Ultrastructure of sciatic nerve of 15-month-old Thy1-ApoE4 transgenic mouse. A: Semithin section showing macrophages (arrows) filled with myelin debris, indicative of Wallerian degeneration. B: Semithin section of a collapsed axon surrounded by a thinned and partially disrupted myelin sheath (large arrow); the smaller arrows indicate macrophages. C: Affected axon with accumulation of mitochondria and amorphous material. D: Higher magnification of an axon partially filled with granular and electron-dense amorphous material (arrows). E: High magnification of an atrophic collapsed axon. F: A macrophage (arrows) filled with myelin debris. Scale bars, 10 μm (A, B, and E); 1 μm (C, D, and F).

Figure 9.

a: Hyperphosphorylation of protein Tau in spinal cord of 18-month-old Thy1-ApoE4 (tae-XIII) transgenic mice, compared to wild-type (wt) littermates. Four independent Tau-specific monoclonal antibodies (AT8, PHF1, AT180, and TAU5) were used to detect bands.
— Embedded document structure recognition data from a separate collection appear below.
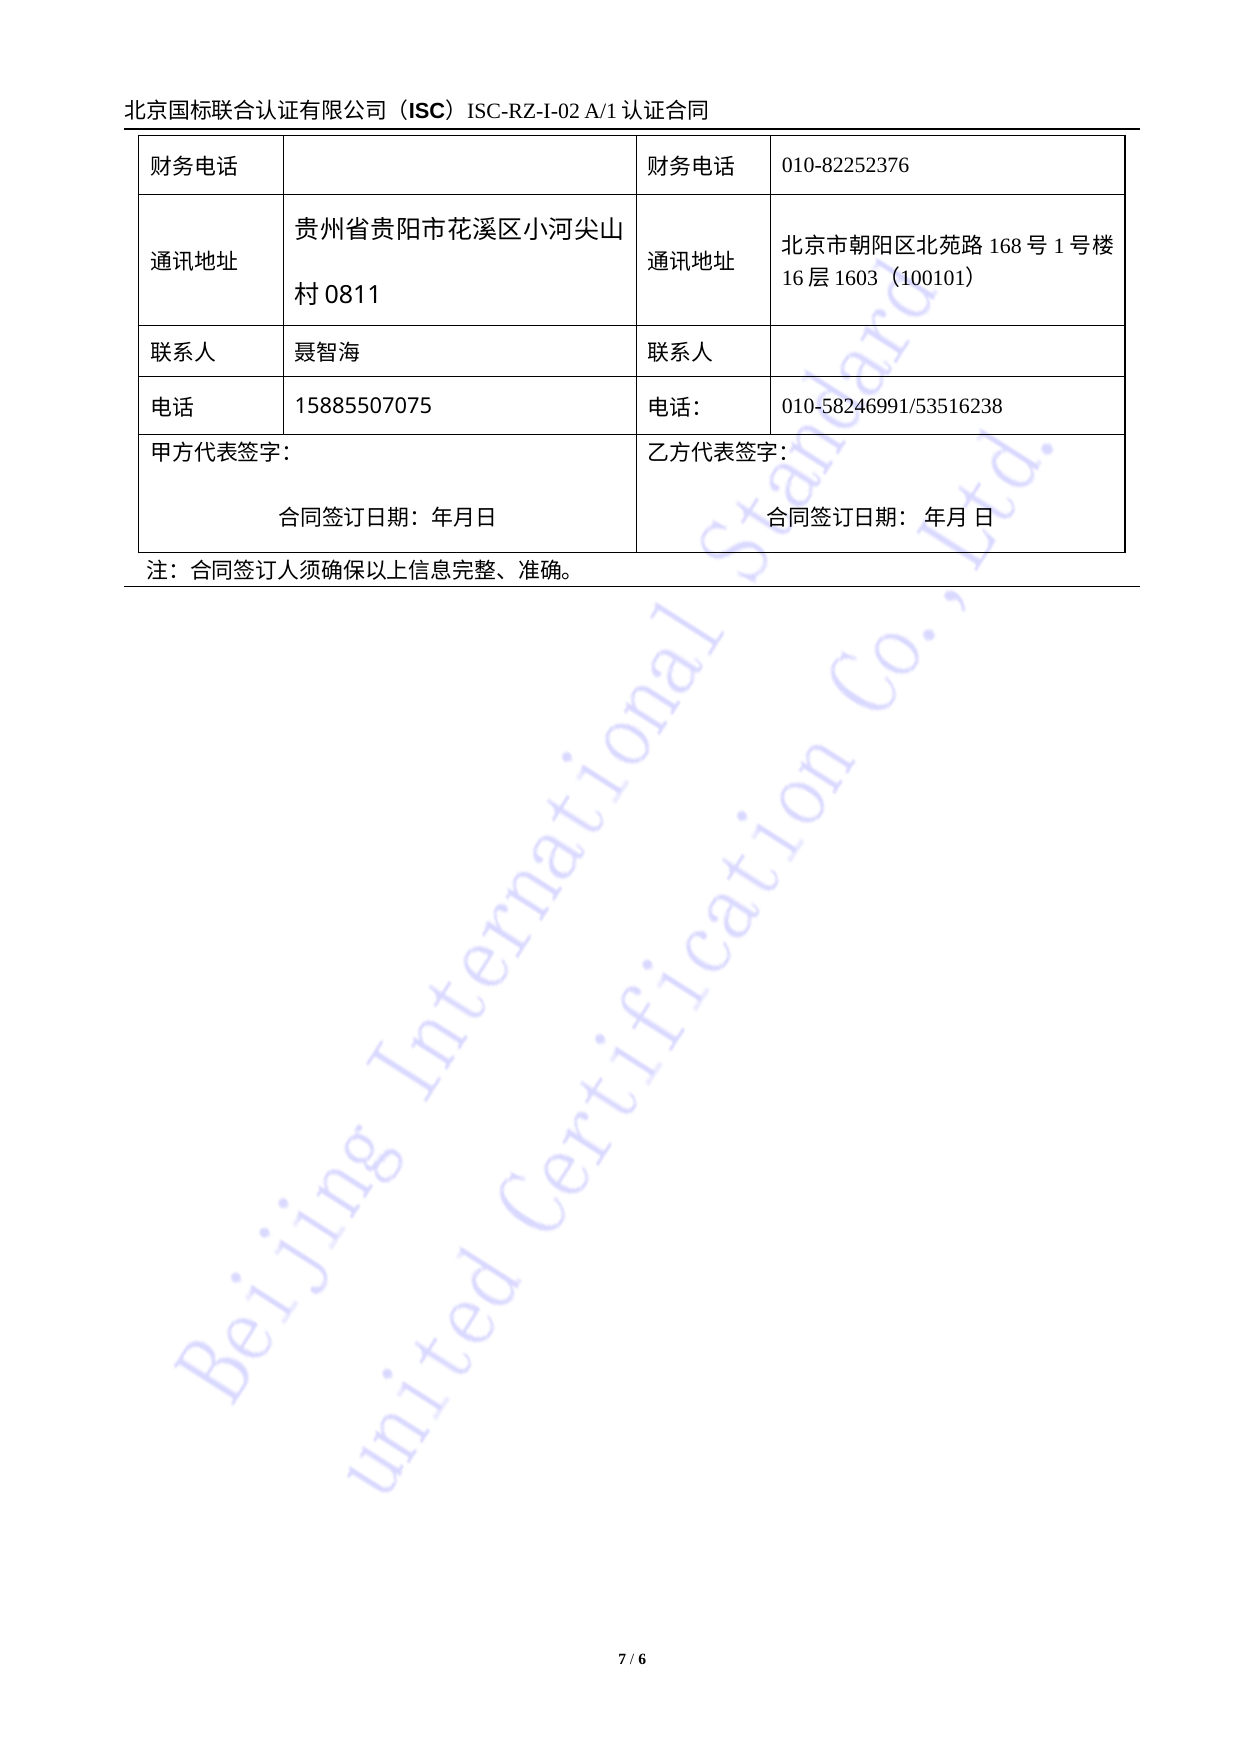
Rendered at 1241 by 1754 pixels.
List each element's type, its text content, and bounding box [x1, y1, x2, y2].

table_cell [284, 136, 636, 194]
table_cell 010-82252376 [771, 136, 1124, 194]
table_cell 电话： [637, 377, 770, 434]
table_cell 聂智海 [284, 326, 636, 376]
table_cell 贵州省贵阳市花溪区小河尖山村0811 [284, 195, 636, 325]
text 注：合同签订人须确保以上信息完整、准确。 [124, 553, 1140, 586]
table_cell 15885507075 [284, 377, 636, 434]
table_cell [771, 326, 1124, 376]
table_cell 甲方代表签字： 合同签订日期：年月日 [139, 435, 636, 552]
table_cell 联系人 [637, 326, 770, 376]
table_cell 电话 [139, 377, 283, 434]
table_cell 通讯地址 [139, 195, 283, 325]
table_cell 北京市朝阳区北苑路168号1号楼16层1603（100101） [771, 195, 1124, 325]
table_cell 联系人 [139, 326, 283, 376]
table_cell 010-58246991/53516238 [771, 377, 1124, 434]
table_cell 财务电话 [637, 136, 770, 194]
table_cell 通讯地址 [637, 195, 770, 325]
table_cell 财务电话 [139, 136, 283, 194]
table_cell 乙方代表签字： 合同签订日期： 年月 日 [637, 435, 1124, 552]
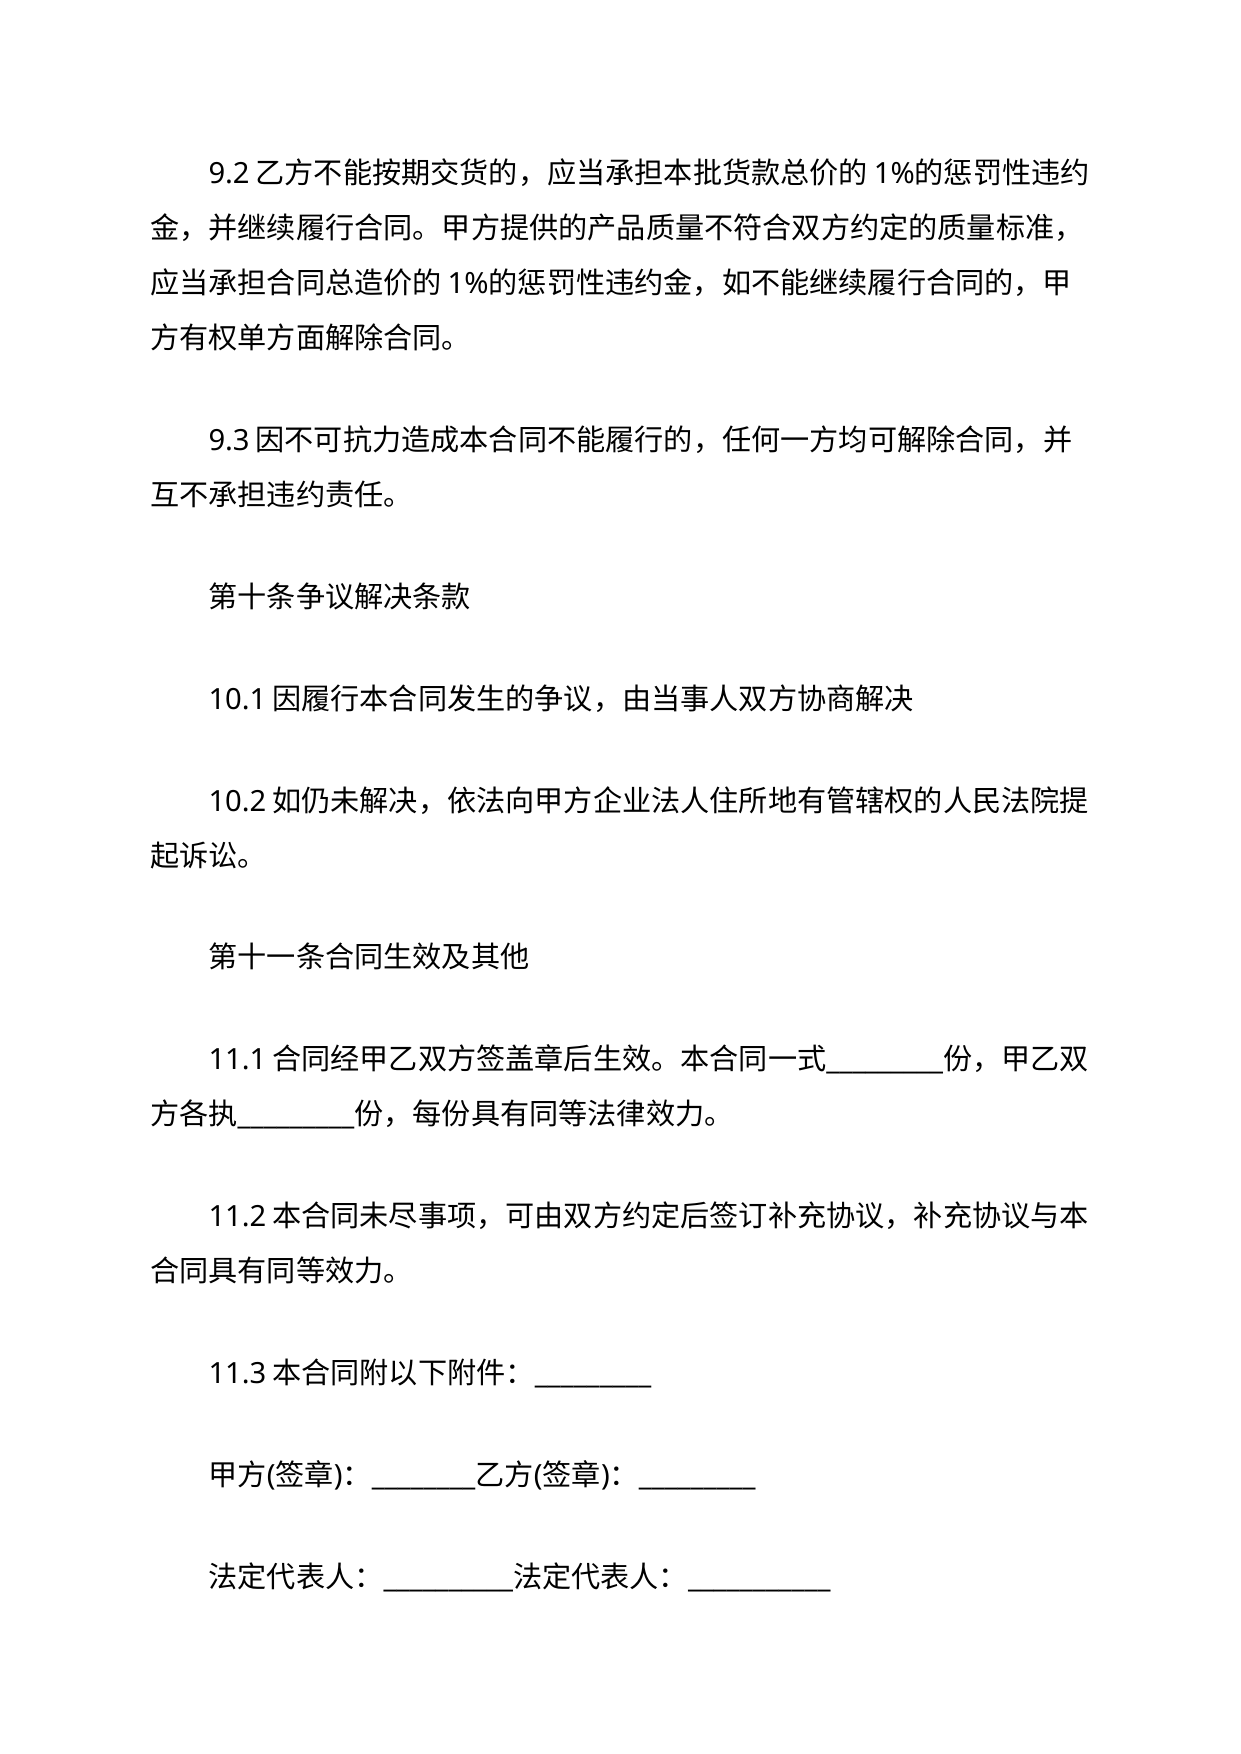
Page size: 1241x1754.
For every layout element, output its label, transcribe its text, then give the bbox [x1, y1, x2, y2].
Western blots shown are representative examples. b: Immunohistochemical staining with the phosphorylation-dependent monoclonal antibody AT8, demonstrating rare neurons with strong somatodendritic staining (arrows) in the spinal cord of 12-month-old Thy1-ApoE4 (tae-II) transgenic mice (A and C, arrows). Neurons with strong somatodendritic staining with AT8 were not present in wild-type littermates (B and D). Scale bars, 50 μm (A–D). WM, white matter. c: Cresyl violet staining of the ventral horn of a 12-month-old Thy1-ApoE4 (tae-II) transgenic mouse showing loss of Nissl substance in some neurons (arrows). Scale bar, 50 μm.